The Story Behind the Snap: Louis Virtel, Jeopardy Hero

"For trivia people, Jeopardy! is The Hajj," Louis Virtel says on this week's episode of The Sewers of Paris, a podcast about gay men and the entertainment that changed their lives. "You don't know what The Hajj has in store for you, but you have to make it once in your lifetime."

Louis' infamous snap, captured and deployed in countless GIFs since he appeared on Jeopardy!, happened in the spur of the moment. But in the lead up to his appearance, he was one big bundle of nerves.

"There was a week when I read every Jeopardy! board in existence," he said. Some categories of information, like economics of football trophies, presented a challenge. "But then you look up the movies of Sandy Dennis and do a little backflip."

In the midst of cramming, he had to take a step back just to relax. "Louis," he told himself, "you better enjoy this while it lasts, because you're going to be on Jeopardy! and then it will be over. Eat up this excitement while you have it."

Appearing on the show was more than a lifelong dream -- for Louis, it approached something like a religious vision.

━━━━━━━━

▶ List of tasks:
1) In the piece on Louis Virtel, what does he say Jeopardy! is for trivia people?
2) Resume the piece on Louis Virtel's Jeopardy! appearance after its final sentence.

[Saved entries]
━━━━━━━━

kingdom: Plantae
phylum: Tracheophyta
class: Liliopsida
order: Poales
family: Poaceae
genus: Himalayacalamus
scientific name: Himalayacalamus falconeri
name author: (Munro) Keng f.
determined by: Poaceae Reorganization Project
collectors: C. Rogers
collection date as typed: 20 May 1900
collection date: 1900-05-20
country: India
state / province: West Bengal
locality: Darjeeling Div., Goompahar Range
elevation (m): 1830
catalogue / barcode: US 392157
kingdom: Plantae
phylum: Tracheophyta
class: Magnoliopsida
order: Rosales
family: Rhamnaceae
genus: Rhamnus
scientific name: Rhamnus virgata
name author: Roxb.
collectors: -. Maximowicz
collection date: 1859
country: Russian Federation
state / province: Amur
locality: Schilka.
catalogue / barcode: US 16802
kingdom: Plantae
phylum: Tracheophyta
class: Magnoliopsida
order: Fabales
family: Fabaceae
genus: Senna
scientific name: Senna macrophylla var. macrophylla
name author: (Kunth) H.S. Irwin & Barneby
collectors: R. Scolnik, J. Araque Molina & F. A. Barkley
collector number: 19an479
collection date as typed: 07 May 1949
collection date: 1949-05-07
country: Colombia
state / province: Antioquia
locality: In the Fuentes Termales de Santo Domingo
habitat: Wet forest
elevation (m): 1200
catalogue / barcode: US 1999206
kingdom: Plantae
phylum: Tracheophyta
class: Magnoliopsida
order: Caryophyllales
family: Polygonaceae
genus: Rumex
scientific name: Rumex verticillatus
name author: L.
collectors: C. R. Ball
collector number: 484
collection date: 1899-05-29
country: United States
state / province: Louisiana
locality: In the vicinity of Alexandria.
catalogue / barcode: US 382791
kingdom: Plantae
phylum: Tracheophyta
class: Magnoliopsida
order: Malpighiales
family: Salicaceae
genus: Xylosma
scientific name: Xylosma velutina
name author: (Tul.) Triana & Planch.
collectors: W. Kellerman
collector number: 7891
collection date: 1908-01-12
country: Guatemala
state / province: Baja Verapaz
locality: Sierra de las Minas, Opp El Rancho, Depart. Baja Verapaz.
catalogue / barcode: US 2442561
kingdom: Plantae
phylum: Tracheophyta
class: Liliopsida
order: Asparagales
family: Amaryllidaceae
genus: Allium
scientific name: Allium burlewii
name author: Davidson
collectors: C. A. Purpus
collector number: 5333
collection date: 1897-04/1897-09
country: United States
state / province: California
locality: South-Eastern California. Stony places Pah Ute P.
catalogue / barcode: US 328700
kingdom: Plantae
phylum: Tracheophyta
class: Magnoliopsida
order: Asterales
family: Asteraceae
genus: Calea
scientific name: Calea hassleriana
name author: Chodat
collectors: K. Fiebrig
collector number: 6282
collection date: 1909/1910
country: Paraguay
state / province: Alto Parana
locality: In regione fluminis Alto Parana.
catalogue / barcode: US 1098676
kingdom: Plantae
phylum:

━━━━━━━━

▶ Per-task outputs:
1) The Hajj.

2)
The earliest childhood photographs of Louis feature him rapt with attention before the spinning Wheel of Fortune, and his family were all trivia buffs growing up. "When I think about my childhood and playing games with people, that's when I was happiest," he said. "It was cooperative and social, but you weren't just talking to each other. You were learning about the other people from how they played."

At school, he shunned all computer games not based on game shows. Even as a kid, he was a master of memory and accessing arcane knowledge. "It's so cool to trust yourself in front of other people," he said. "It feels like a superpower when you memorize something that nobody else knows."

His appearance on the show was possibly the most stressful day of his life. During rehearsal, "there was a woman she beat me on the buzzer like three times in a row," he recalled. "As somebody who grew up playing video games, that was pretty grim. Why is this woman who is like my mom's age destroying me on this thing where I feel genetically programmed to operate a button better than she does? It was pretty tough at first."

Then the show taped, the snap happened, and the rest was history. He didn't realize at first that he'd done something that would become meaningful to millions. But as soon as the episode aired, Louis noticed that people began to treat him differently than they had when he was best-known for his YouTube series, Verbal Voguing.

"Because of Verbal Voguing, I'd have people come up to me in a bar, like, 'you're funny.' After the Jeopardy! snap, some guy came up to me and put his hand on my shoulder and said, 'thank you.'"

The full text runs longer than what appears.